----- Extracted information -----

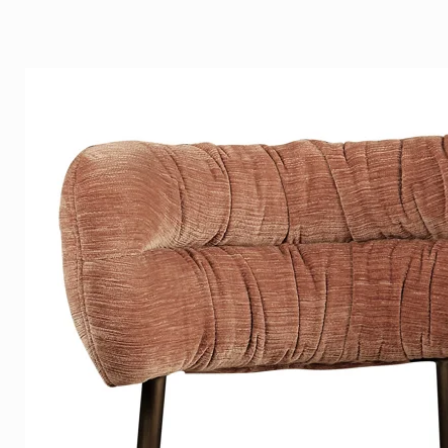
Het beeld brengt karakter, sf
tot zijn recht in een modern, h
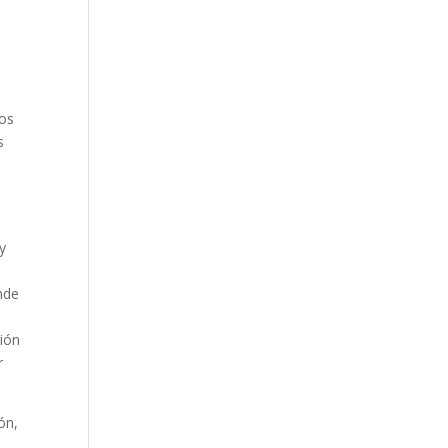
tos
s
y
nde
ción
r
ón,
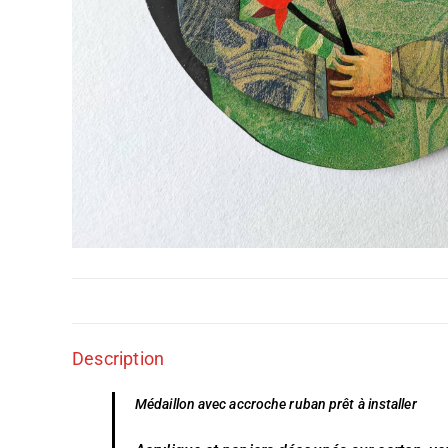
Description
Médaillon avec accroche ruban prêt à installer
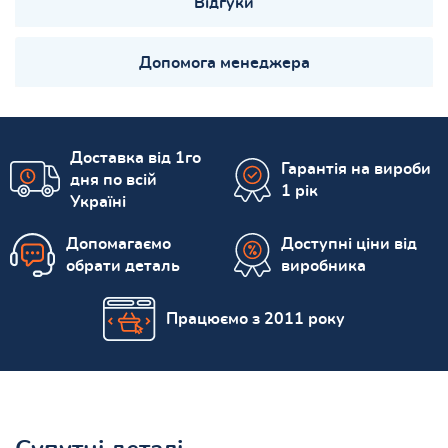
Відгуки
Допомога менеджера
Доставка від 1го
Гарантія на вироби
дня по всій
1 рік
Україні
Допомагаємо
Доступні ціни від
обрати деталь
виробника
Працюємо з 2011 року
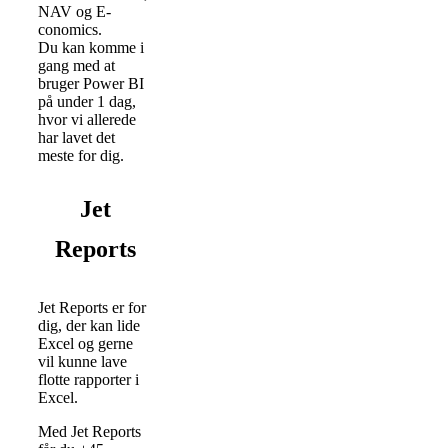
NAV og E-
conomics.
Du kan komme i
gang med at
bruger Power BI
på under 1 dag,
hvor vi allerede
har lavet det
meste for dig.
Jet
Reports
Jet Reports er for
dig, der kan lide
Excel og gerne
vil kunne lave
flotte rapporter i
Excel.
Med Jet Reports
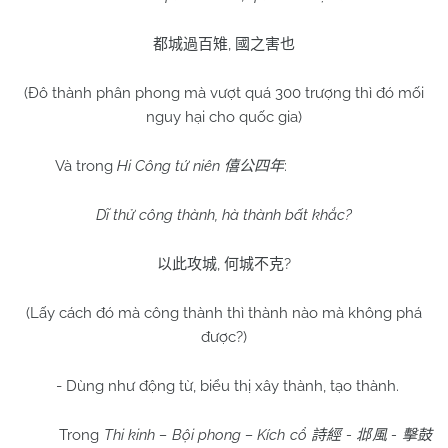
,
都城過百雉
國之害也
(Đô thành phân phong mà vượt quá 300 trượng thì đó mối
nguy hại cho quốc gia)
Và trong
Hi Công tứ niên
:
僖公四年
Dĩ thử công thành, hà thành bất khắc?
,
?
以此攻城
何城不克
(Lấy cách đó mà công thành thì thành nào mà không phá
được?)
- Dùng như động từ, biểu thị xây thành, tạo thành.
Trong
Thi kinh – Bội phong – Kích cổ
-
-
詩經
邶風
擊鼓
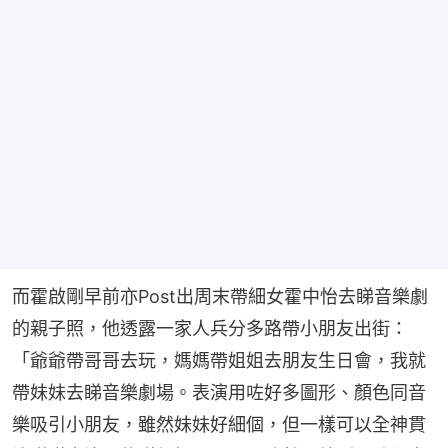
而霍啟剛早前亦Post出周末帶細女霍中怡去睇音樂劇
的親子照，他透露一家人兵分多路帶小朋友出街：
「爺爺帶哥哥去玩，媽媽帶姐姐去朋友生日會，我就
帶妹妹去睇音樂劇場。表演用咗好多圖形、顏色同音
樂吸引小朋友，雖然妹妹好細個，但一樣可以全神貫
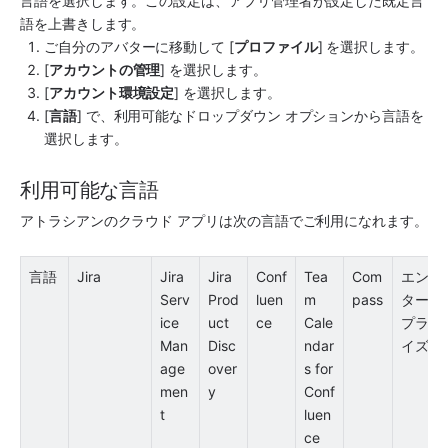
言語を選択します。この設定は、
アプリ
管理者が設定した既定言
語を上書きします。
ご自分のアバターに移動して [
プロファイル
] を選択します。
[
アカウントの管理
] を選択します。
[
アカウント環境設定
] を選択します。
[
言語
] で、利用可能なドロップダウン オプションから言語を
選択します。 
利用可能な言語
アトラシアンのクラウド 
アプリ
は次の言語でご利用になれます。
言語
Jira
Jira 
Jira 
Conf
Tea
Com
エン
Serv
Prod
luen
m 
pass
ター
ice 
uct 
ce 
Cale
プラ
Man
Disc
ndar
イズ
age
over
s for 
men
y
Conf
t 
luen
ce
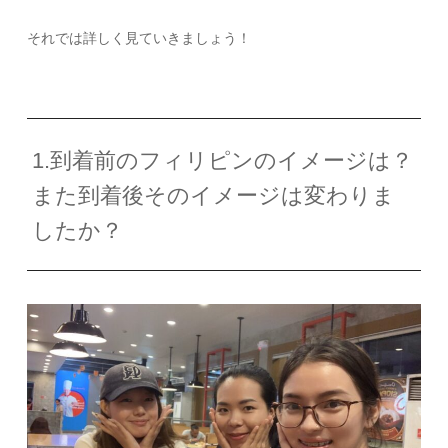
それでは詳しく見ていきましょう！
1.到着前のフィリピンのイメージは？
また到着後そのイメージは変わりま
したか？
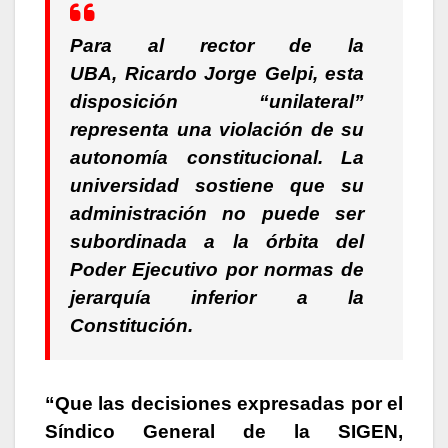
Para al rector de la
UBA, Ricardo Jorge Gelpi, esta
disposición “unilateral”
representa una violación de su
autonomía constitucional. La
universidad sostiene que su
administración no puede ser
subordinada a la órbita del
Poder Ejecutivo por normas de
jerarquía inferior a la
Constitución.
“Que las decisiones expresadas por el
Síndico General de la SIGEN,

-----
----- Extracted information -----

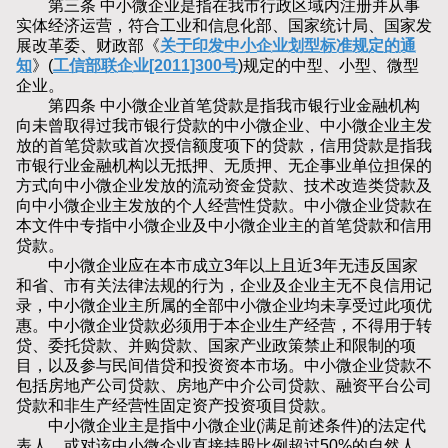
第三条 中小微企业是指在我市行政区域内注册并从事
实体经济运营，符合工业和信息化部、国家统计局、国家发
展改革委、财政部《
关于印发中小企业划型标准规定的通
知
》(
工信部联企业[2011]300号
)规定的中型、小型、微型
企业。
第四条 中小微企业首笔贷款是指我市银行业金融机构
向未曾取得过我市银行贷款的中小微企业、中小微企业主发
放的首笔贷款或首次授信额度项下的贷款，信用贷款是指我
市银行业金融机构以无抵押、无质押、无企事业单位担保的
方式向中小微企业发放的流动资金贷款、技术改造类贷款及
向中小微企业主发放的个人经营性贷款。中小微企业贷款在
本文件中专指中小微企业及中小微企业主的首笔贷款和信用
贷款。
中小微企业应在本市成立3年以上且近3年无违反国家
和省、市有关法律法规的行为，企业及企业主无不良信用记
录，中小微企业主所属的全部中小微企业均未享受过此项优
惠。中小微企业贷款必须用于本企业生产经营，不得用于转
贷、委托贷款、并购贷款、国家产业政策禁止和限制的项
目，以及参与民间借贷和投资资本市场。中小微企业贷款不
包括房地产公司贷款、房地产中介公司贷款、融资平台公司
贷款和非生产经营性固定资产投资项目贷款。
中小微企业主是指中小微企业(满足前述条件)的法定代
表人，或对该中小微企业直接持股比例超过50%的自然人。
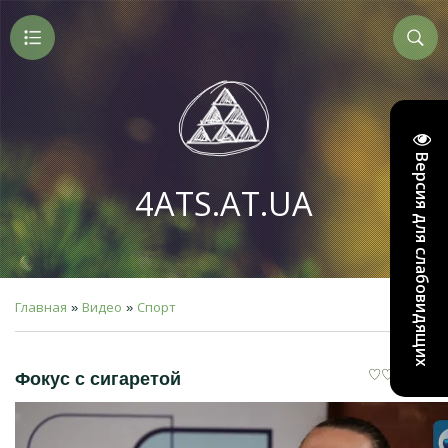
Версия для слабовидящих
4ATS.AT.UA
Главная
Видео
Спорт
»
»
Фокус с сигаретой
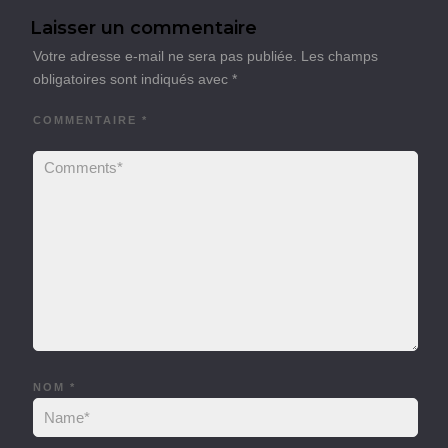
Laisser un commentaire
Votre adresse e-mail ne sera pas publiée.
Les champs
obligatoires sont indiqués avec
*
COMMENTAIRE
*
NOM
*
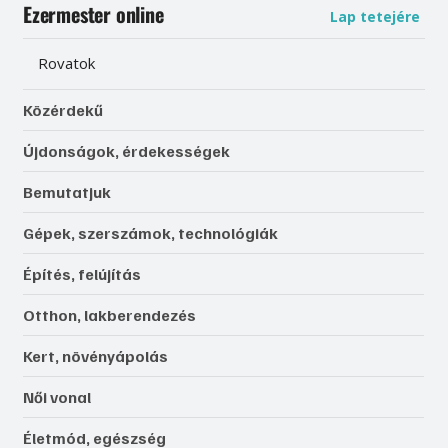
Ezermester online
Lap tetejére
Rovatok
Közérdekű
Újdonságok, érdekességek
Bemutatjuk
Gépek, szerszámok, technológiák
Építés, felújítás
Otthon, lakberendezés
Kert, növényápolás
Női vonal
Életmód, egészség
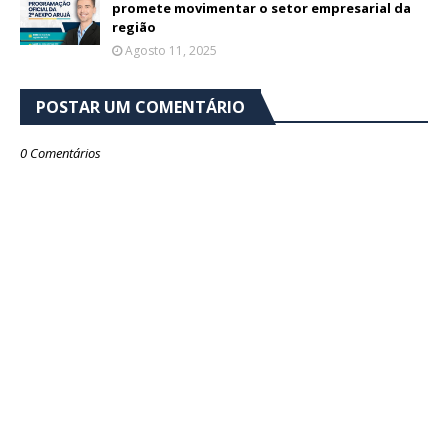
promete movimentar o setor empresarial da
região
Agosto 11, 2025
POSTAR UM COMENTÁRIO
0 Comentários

-----
----- Extracted information -----

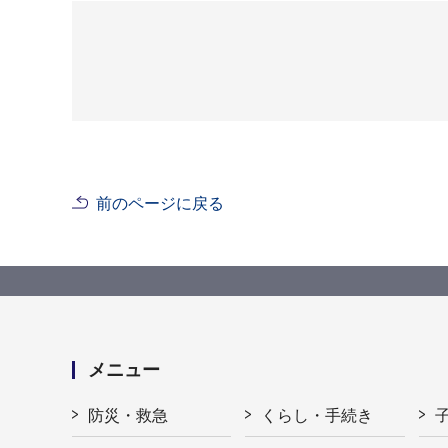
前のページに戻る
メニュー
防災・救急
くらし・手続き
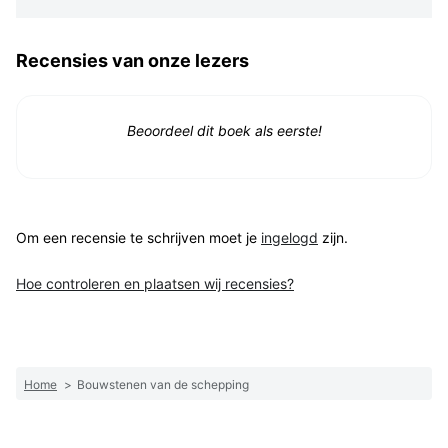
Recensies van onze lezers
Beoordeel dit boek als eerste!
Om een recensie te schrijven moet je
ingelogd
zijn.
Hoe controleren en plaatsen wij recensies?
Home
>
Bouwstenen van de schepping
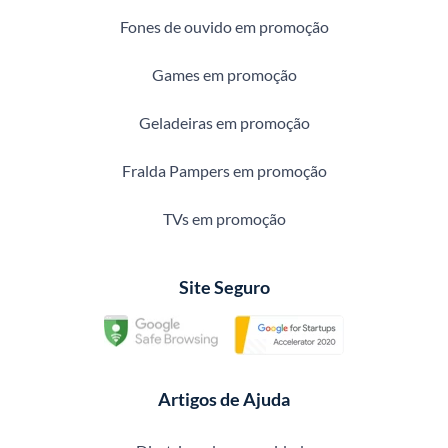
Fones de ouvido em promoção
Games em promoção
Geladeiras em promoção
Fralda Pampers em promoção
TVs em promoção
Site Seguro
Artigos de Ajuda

-----

» **Problem requirements**
Would you count the lines in the entries that hold "avec" and reply with only the count?

» **Response for this exercise**
2